Rationale: Netflix's Java-based gateway achieves 8M QPS across cluster. Prism targets 100K RPS per instance (10-100x more efficient) via Rust's zero-cost abstractions and Tokio async runtime.

Reliability Requirements

Requirement	Target	Implementation
Availability	99.99% (52 min downtime/year)	Multi-region deployment, health checks, auto-restart
Circuit Breaking	Trip after 5 consecutive failures	Per-backend circuit breaker, 30s recovery window
Load Shedding	Shed requests at 90% capacity	Priority-based queuing, graceful degradation
Failover	<5s to switch to replica	Automatic health-check-based failover
Data Durability	Zero message loss (Queue pattern)	At-least-once delivery, persistent queue backends
Consistency	Configurable (eventual → strong)	Per-namespace consistency level declaration

Security Requirements

Requirement	Implementation	Reference
Authentication	OIDC (OAuth2) for admin API, mTLS for data plane	RFC-010, ADR-046
Authorization	Namespace-based RBAC, OPA integration	RFC-011
Encryption	TLS 1.3 for all communication	ADR-047
Audit Logging	All data access logged with user context	RFC-010
PII Handling	Automatic encryption/masking via proto tags	ADR-003
Secrets Management	HashiCorp Vault integration	Planned Q2 2026

Observability Requirements

Signal	Collection Method	Storage	Retention
Metrics	OpenTelemetry (Prometheus format)	Local Signoz instance (dev), Prometheus (prod)	90 days
Traces	OpenTelemetry (OTLP)	Signoz (dev), Jaeger (prod)	30 days
Logs	Structured JSON (slog)	Signoz (dev), Loki (prod)	14 days
Profiles	pprof (Go plugins), perf (Rust proxy)	S3 (long-term)	7 days active

Key Metrics to Track:

Request rate (RPS) per namespace
Latency histogram per namespace per backend
Error rate per namespace per backend
Backend health (up/down, latency, capacity)

◆ PROVIDED RECORDS
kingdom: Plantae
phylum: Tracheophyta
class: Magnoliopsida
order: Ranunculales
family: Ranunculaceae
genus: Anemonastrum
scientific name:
---
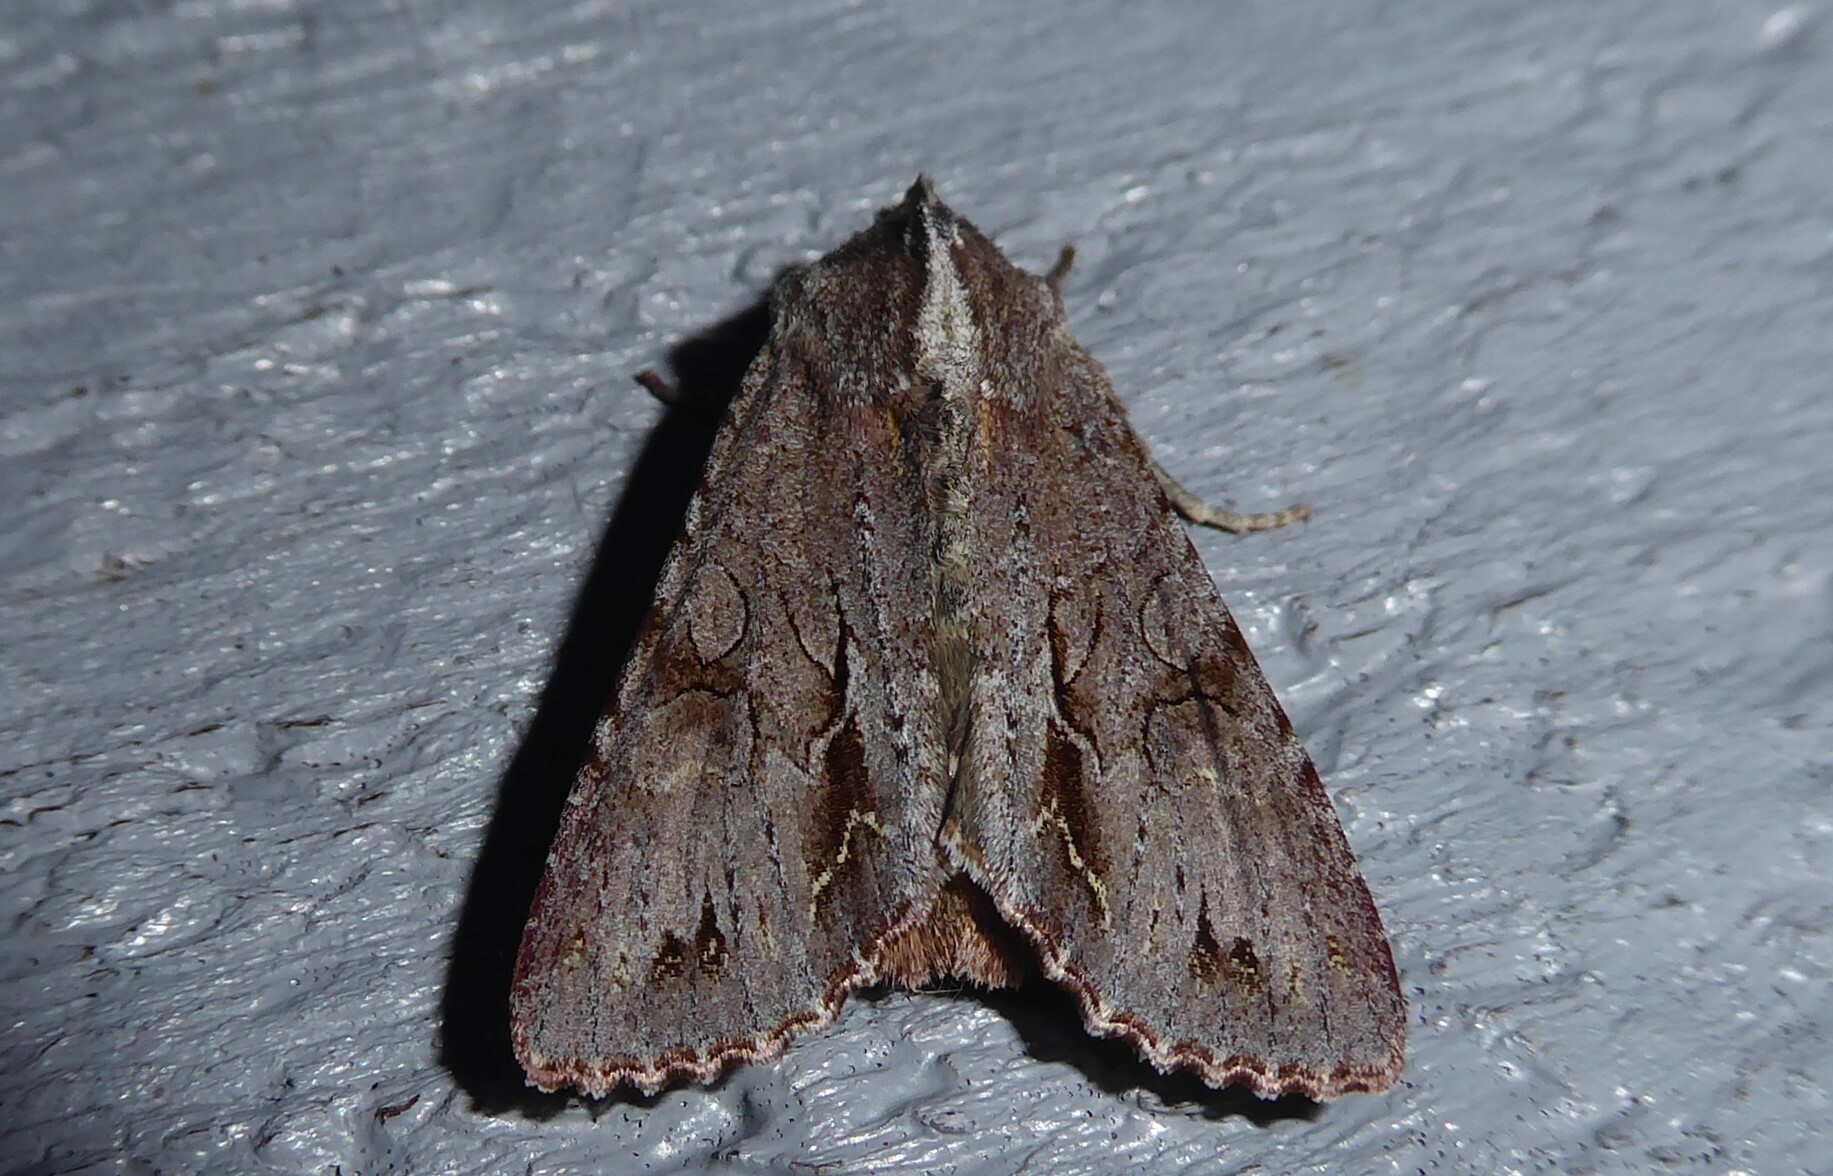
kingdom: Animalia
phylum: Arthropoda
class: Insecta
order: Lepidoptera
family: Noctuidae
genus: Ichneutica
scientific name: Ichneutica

◆ GOALS
1. Please reproduce the Prism requirements excerpt from "Key Metrics to" to "(up/down, latency, capacity)".
2. Answer these questions from the Prism requirements excerpt:
(a) After how many consecutive failures does the circuit breaker trip?
(b) Which TLS version is used for all communication?
(c) What is the retention period for logs?

◆ EXPECTED RESULTS
1.
Key Metrics to Track:

Request rate (RPS) per namespace
Latency histogram per namespace per backend
Error rate per namespace per backend
Backend health (up/down, latency, capacity)

2.
(a) 5
(b) TLS 1.3
(c) 14 days